Eran viajes esporádicos, en días desencantados en la vida de los hermanos: a la golpiza paterna, por el descaro de pretender ser becado por el Conservatorio de Música de Santiago, en atención a su voz esplendente, se sumaba la suspensión de ayuda económica a Neruda por el desatino de su deserción a los estudios de Pedagogía en Francés, en aras de su vocación poética: don José del Carmen, el padre brusco —como lo definiera eufemísticamente el poeta—, deseaba hombres productivos, y no artistas viciosos y libertinos.
Rodolfo se alojaba donde Orlando Mason, el hermanastro no reconocido de ambos, fundador del diario “La Mañana” de Temuco y poeta. Desde esa casa salían los hermanos a recorrer la noche de Santiago, cuando la bohemia artística era habitada por ciertos hijos pródigos del infierno y la esperanza.Sabido es que la generación del 20 fue diezmada por el alcohol y la morfina. Jorge Edwards, en su última novela, añade fumaderos de opio santiaguinos a la escena.
Las calles olían al gas del alumbrado, y pasado el atardecer, un efluvio de tabaco y tango señalaba el sendero hasta el mundo chambreado del sueño. Rodolfo regresaba al sur enamorado de buenas samaritanas, quienes transmutaban lágrimas en carcajadas, en esos antros generosos de calle Eyzaguirre, o de Bandera, o San Pablo.
Era el mundo de El habitante y su esperanza, antes de ser escrito, y antes de la partida de Neftalí a los paupérrimos consulados de Oriente, verdadera salvada de los excesos que a muchos llevó volando a la tumba, parafraseando sin rigor al poeta en su elegía al autoinmolado compañero de juergas, Alberto Rojas Jiménez.
Ya por esos días varios de los poemas de Residencia en la tierra habían sido publicados, y presumimos que la mayor parte de las primeras versiones del resto de los poemas ya existían.
La presencia silenciosa de Rodolfo en Santiago no es mencionada en las múltiples biografías del poeta.Para ser sinceros, casi siempre la vida familiar de Pablo Neruda ha sido omitida, salvo cuando es útil a las particulares convicciones de biógrafos, más empeñados en difundir su propia interpretación que una mirada objetiva.
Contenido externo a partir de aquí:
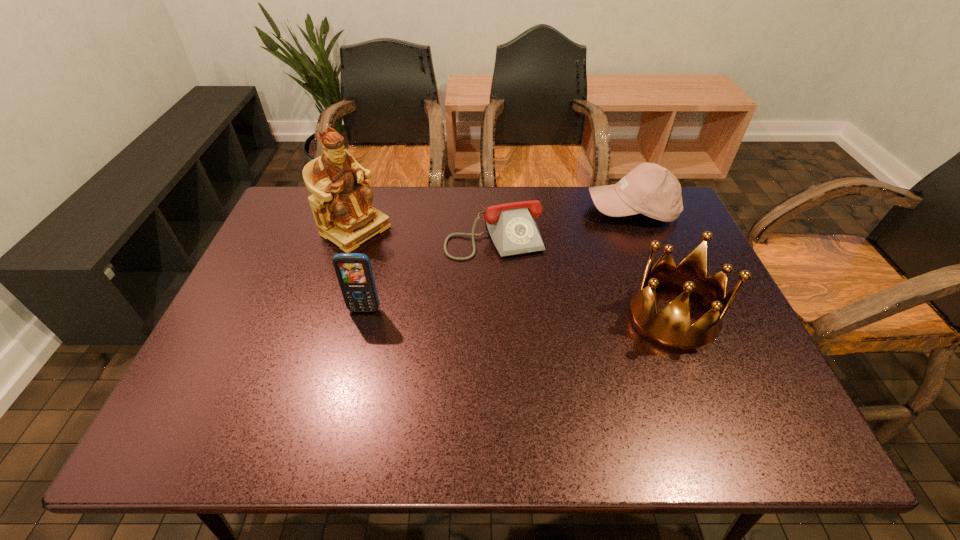
Image resolution: width=960 pixels, height=540 pixels. Identify the location of free location that satisfies the following two spatial constraints: 1. on the screen of the crown; 2. on the right side of the cellular telephone. (363, 317).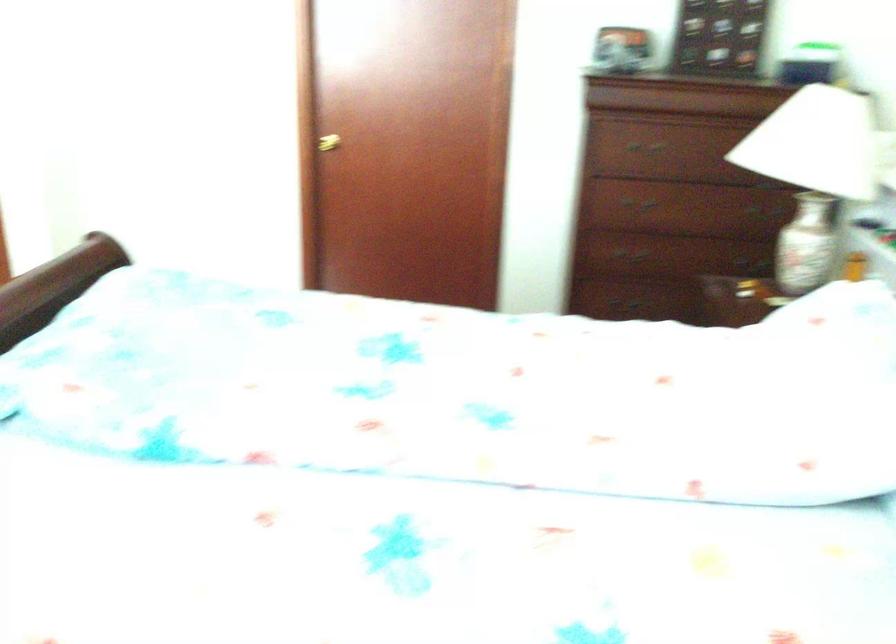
O como señaló Manuel Vázquez Montalbán refiriéndose a un infalible nerudiano, que se encaramó a los hombros del poeta para que lo vieran de más lejos.
Una figura impoluta, no relacionada con una familia pobre del sur, en la que el discurso revolucionario es una suerte de excentricidad, más que convicciones éticas, es por cierto funcional. Sobre todo a los requerimientos del merchandising interesado en difundir una imagen domesticada e inocua del poeta. En calle Maturana, cerca del Instituto Pedagógico, Rodolfo y Neftalí trepaban por alguna ventana de la casa de Orlando Mason, a horas imprudentes.
Repuestos ya de la resaca, Rodolfo tomaba el tren de retorno a Temuco. Neftalí lo hacía a una miserable pensión en calle Argüelles, primera pieza independiente alquilada por el poeta, ensoberbecido de su independencia y su pereza.
Pablo movía la cabeza recordando cuando Rodolfo le hablaba de cubrir en bicicleta el tramo Temuco-Valparaíso, cuando la carretera aún no se construía. Rodolfo miraba comprensivamente desde la ventana del vagón a su hermano empeñado en irse a Oriente. Cuando se abrazaron en el andén de la Estación Central, aún no sabían que ambos darían cumplimiento a sus sueños.